A layering of fictional worlds
Beggars Belief will be a story-driven project delivered initially via 4 episodes. Every episode will be fully interactive as you move through the world of the story. In his announcement, Mitch describes how some of these stories will seem like classic point and click adventures, others more like rhythm games or “endless runners.” Each will revolve around an artwork, an artist or some kind of “artistic act.”
Perhaps the best way to understand Beggars Belief is to look at one of Mitch’s biggest influences for the project: Jorge Luis Borges. Often regarded as one of the greatest writers never to receive a Nobel Prize, Borges’ work is mind bending and labyrinthian. It questions the nature of our reality and builds worlds within worlds, creating a layering of multiple fictions. This is exactly what Mitch wants to achieve with Beggars Belief.
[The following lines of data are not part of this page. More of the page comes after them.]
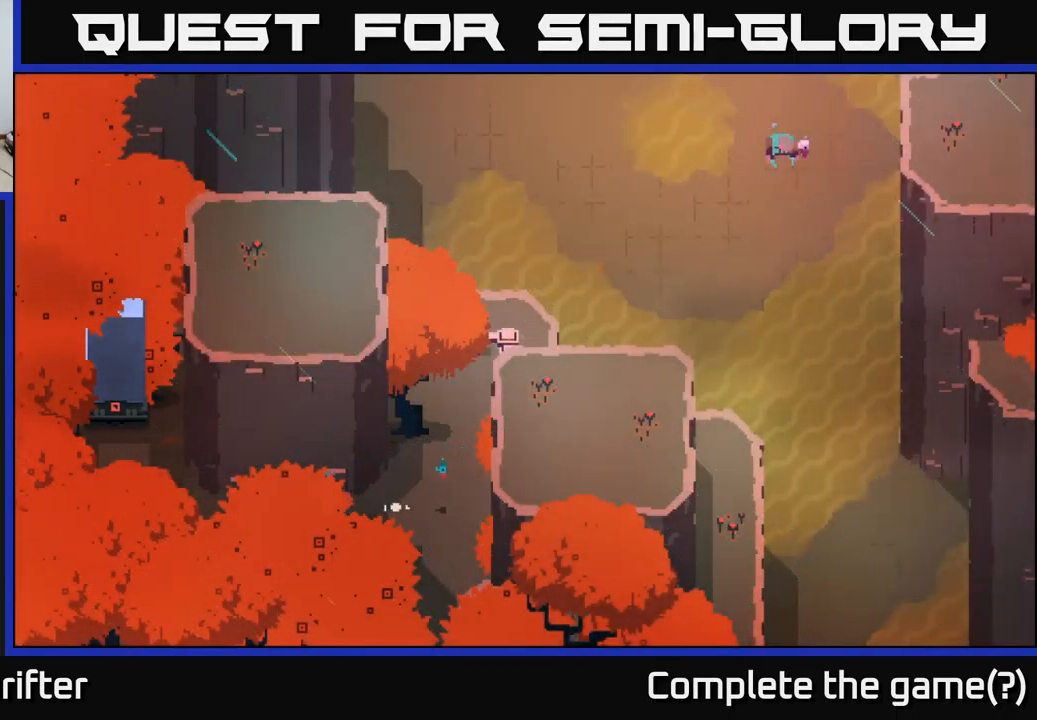
{"buttons": [], "left_stick": "left", "right_stick": "center", "events": []}
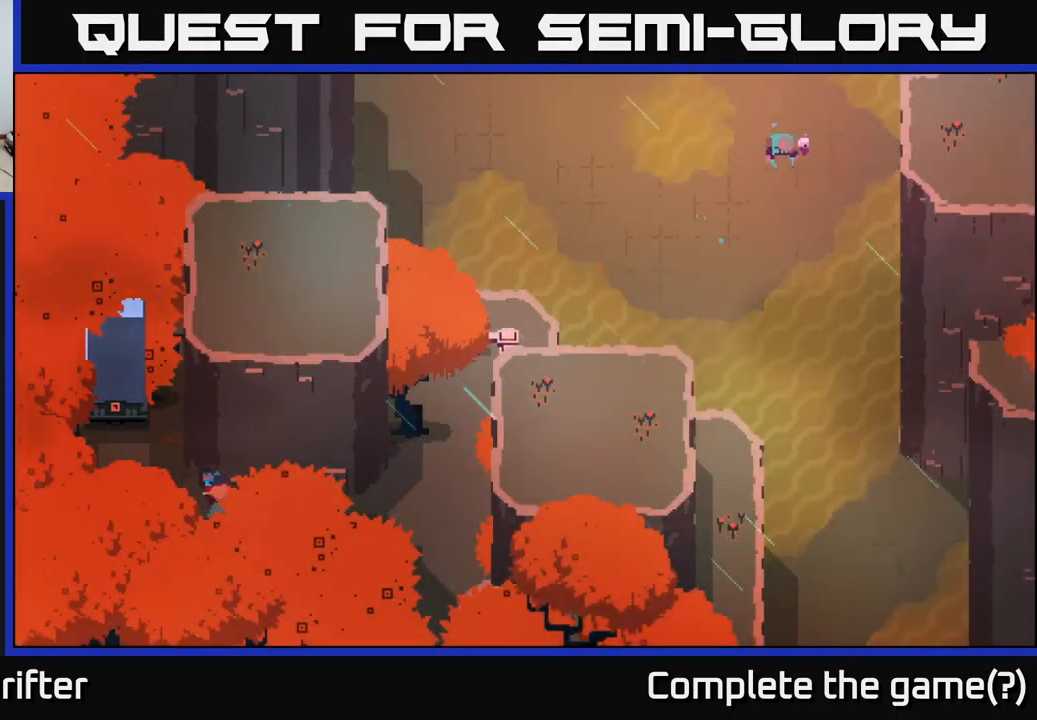
{"buttons": [], "left_stick": "up-left", "right_stick": "center", "events": [[166, "left_stick", "up-left"]]}
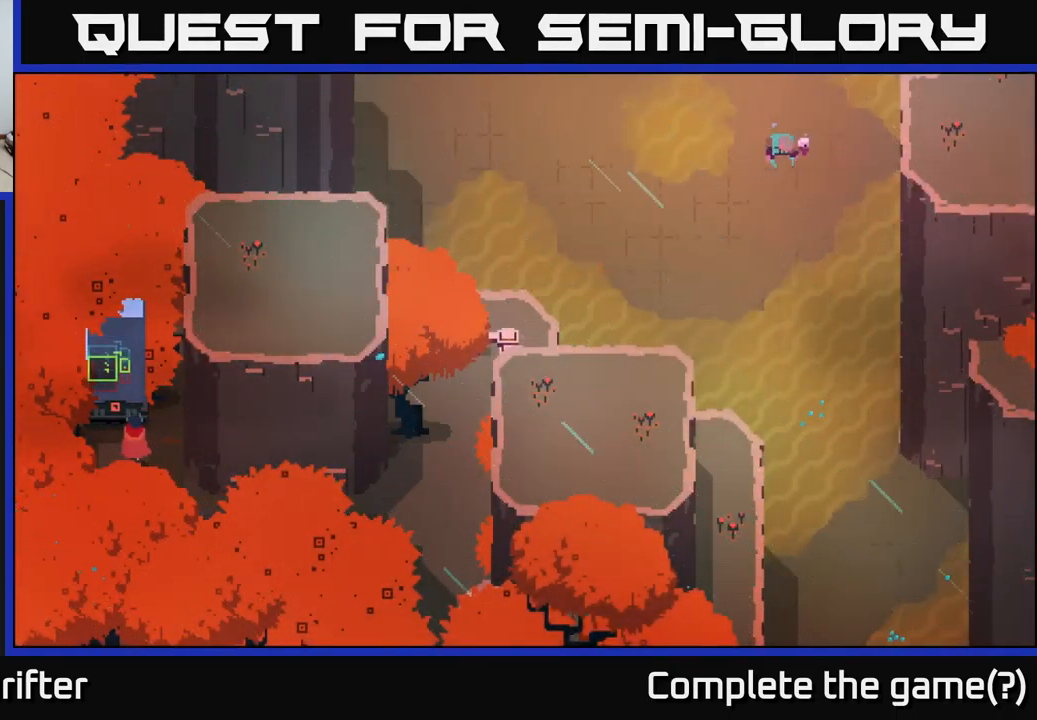
{"buttons": ["Y"], "left_stick": "center", "right_stick": "center", "events": [[100, "Y", "down"], [166, "left_stick", "center"]]}
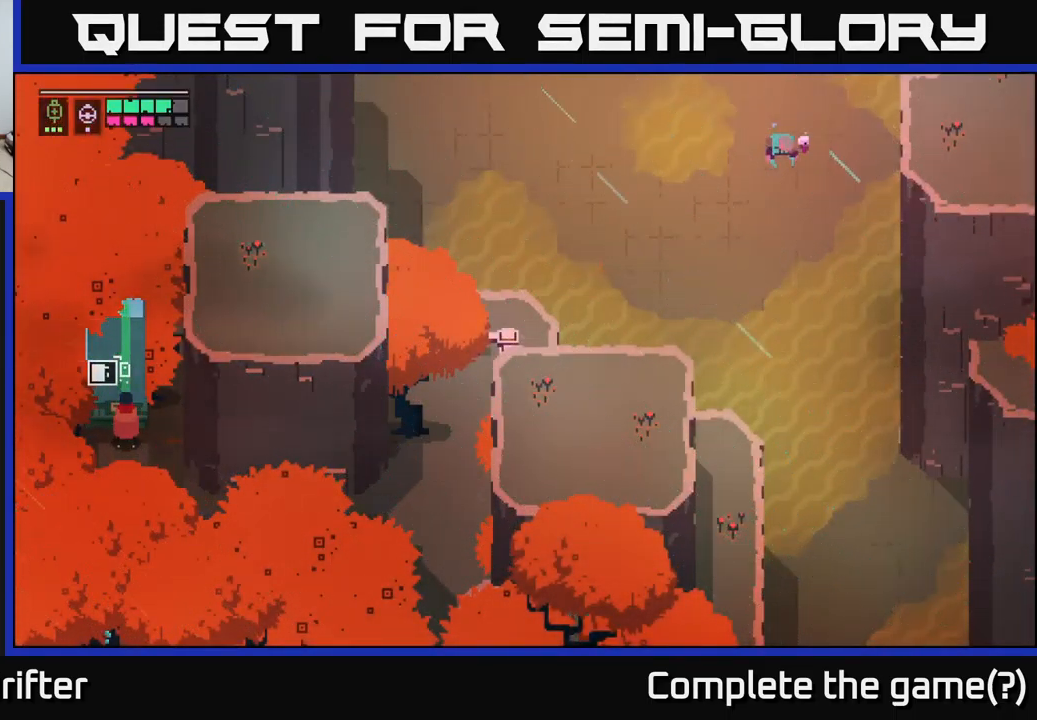
{"buttons": ["Y"], "left_stick": "center", "right_stick": "center", "events": []}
He outlines how Borges had an idea for a 700 page novel. Rather than writing the novel, he would instead write about a world where the novel already exists. Transposing this idea onto Beggars Belief, Mitch explains that the simplest example is to imagine a virtual museum. The museum is full of sculptures. They exist in the world of the story, but they also have another tangible reality; they can be purchased and put on display in a “real world” museum. There are two realities at play: the objects exist both in the fictional and real worlds.
Sampling the demo
Mitch dropped a demo of Episode 6 (proof of just how far the project is mapped out) for his Discord community. We can’t share the link right now (Mitch specifically avoided sharing it across social media as he looks to iron out any potential bugs and inconsistencies) but suffice to say…it more than whet our appetite for what’s to come.
The demo only shows 3-5 minutes of interaction with Beggars Belief but reveals some crucial dynamics. The artwork is clearly in the style of Chris Pratt, giving the world a soft, ethereal vibe. Your character walks along the street as gentle lounge music plays in the background. The story has progressed to a point where you work for an artist and have been tasked with buying them a used car. There’s dialogue and a “choose your own adventure” style of gameplay on show. Your character visits a used car dealership and purchases a car - which can be minted as a token (an early example of those two realities merging).
A tweaked version of the demo will be made fully public on 15th June. Beggars Belief is significant for its multi-tiered approach to world-building.
It’s significant because it raises existential questions about the nature of art, our relationship with it and how it explores the border zone between fiction/non-fiction. It’s significant because it’s the brainchild of such an important and influential artist.
Beggars Belief will go live in December, and it might just change how we conceptualise digital art, digital worlds and the Metaverse itself.